What is the latest recommendation to store Jupyter notebooks in git?
I store them without output by clicking “Kernel->Restart & Clear Output”. My workflow is that I use the notebook, execute cells and then my git status as well as git diff is polluted by the metadata change and the outputs. I then have to “Kernel->Restart & Clear Output” and save the notebook to see the actual diff.
I tried nbdime with the following ~/.jupyter/nbdime_config.json:
{
"GitDiff": {
"details": false,
"outputs": false
}
}
And install it with nbdime config-git --enable and now git diff is indeed fixed, it does not show a diff anymore if I just run the notebook unless I actually modify a cell.
But git status still shows the notebook (.ipynb) as modified, and git commit -a still commits the change.
It seems to me the best solution would be to configure Jupyter to treat .ipynb as read only, and save the metadata+output into a separate file that is not versioned. That would work for me. Is that possible?
By searching here, it seems the closest solution so far is to not use .ipynb, but rather some other format that only contains the input cells and check those into git (such .md or .py), and then always convert to .ipynb. Is that the recommended workflow?

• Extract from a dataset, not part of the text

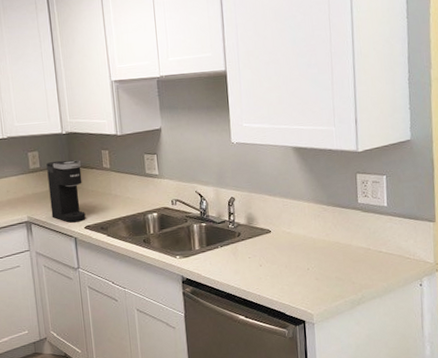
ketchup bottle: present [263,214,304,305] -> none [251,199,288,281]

But then you have to manually convert to .ipynb to execute, and then manually convert back to .py to commit?
Some relevant threads that I found on this very topic:
- How to Version Control Jupyter Notebooks (March 2019)
* https://discourse.jupyter.org/t/using-git-hooks-to-maintain-a-cleaned-output-notebook-branch/2231 (September 2019)
* https://discourse.jupyter.org/t/should-jupyter-recommend-a-text-based-representation-of-the-notebook/3273 (February 2020)
(Can moderators please uncomment the above “code block”? I get “new users can only put 2 links into their posts” if I do it myself.)